How Could Social Networks Predict Health Outcomes?

Read Transcript

I think we're going to see a revolution in this decade in terms of how we use friends. We're going to be using friends data to do risk prediction, we're going to do a much better job at figuring out who's at risk and who's not at risk for certain outcomes like weight gain or heart attack, diabetes.

By looking at the outcomes of a person's friends and by having a much better ability to predict who's at risk, we'll be able to focus like a laser beam our resources on those individuals to try to get this magnifying effect of networks. So, friend's data is one thing that is going to be more utilized over the course of the next 10 years.

We also have friends as motivators, so I think increasingly what you're going to see for example health coaching programs are going to be oriented towards getting friends and family involved. You might even see health coaches actively engaging not just their clients but their clients social network, in order to try and motivate and reinforce positive behavior change.

We already know that coaching works but I think we could probably make it much more effective by bringing friends in and there's some experimental evidence that this is true that people who diet together do better than people who diet alone and close friends dieting together do better than acquaintances dieting together.
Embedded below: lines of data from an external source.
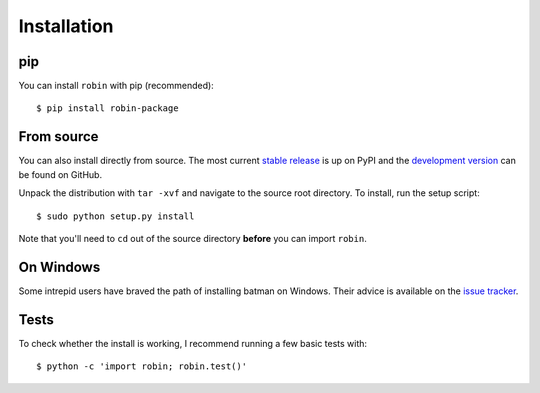 .. _installation:

Installation
============
pip
---
You can install ``robin`` with pip (recommended):

::

	$ pip install robin-package

From source
-----------
You can also install directly from source. The most current `stable release <https://pypi.python.org/pypi/robin-package/>`_ is up on PyPI and the `development version <https://github.com/bmorris3/robin>`_ can be found on GitHub.


Unpack the distribution with ``tar -xvf`` and navigate to the source root directory.  To install, run the setup script:

::

   $ sudo python setup.py install

Note that you'll need to ``cd`` out of the source directory **before** you can import ``robin``.

On Windows
----------
Some intrepid users have braved the path of installing batman on Windows. Their advice is available on the `issue tracker <https://github.com/lkreidberg/batman/issues/26>`_.

Tests
-----
To check whether the install is working, I recommend running a few basic tests with:

::

	$ python -c 'import robin; robin.test()'


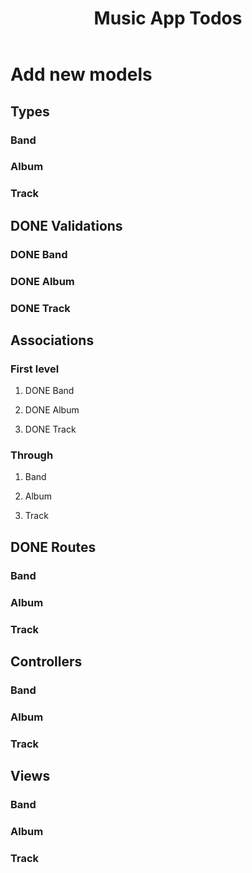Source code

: #+TITLE: Music App Todos
* Add new models
** Types
*** Band
*** Album
*** Track
** DONE Validations
   CLOSED: [2017-02-16 Thu 13:47]
*** DONE Band
    CLOSED: [2017-02-16 Thu 13:44]
*** DONE Album
    CLOSED: [2017-02-16 Thu 13:45]
*** DONE Track
    CLOSED: [2017-02-16 Thu 13:46]
** Associations
*** First level
**** DONE Band
     CLOSED: [2017-02-16 Thu 13:54]
**** DONE Album
     CLOSED: [2017-02-16 Thu 13:54]
**** DONE Track
     CLOSED: [2017-02-16 Thu 14:05]
*** Through
**** Band
**** Album
**** Track
** DONE Routes
   CLOSED: [2017-02-16 Thu 14:52]
*** Band
*** Album
*** Track
** Controllers
*** Band
*** Album
*** Track
** Views
*** Band
*** Album
*** Track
This is work by Winnie Wlnger of Brown University so I think you're going to see more of this online utilizing these social connections to recommend people that you get involved whenever you're trying to make a positive change. And then thing that I think is the most important thing is this friends as multiplier, realizing that there are some people who are highly influential and so it pays to really get those individuals on board earlier, and invest more resources in them in order to try to change their behavior because when you change them, you're not just changing them, you're changing in some cases, dozens and hundreds of them as you go, and we're actively engaged in this.

It's really difficult again to bring together the online data, in terms of health the online data, in terms of social. So our early research has been in things outside of health like in terms of voting, but in that early research, we're showing that a single message on Facebook, can change the real behavior hundred of thousands of people.

I'm hopeful that just like we've being able to do this for voting, we're going to be able to do this for health.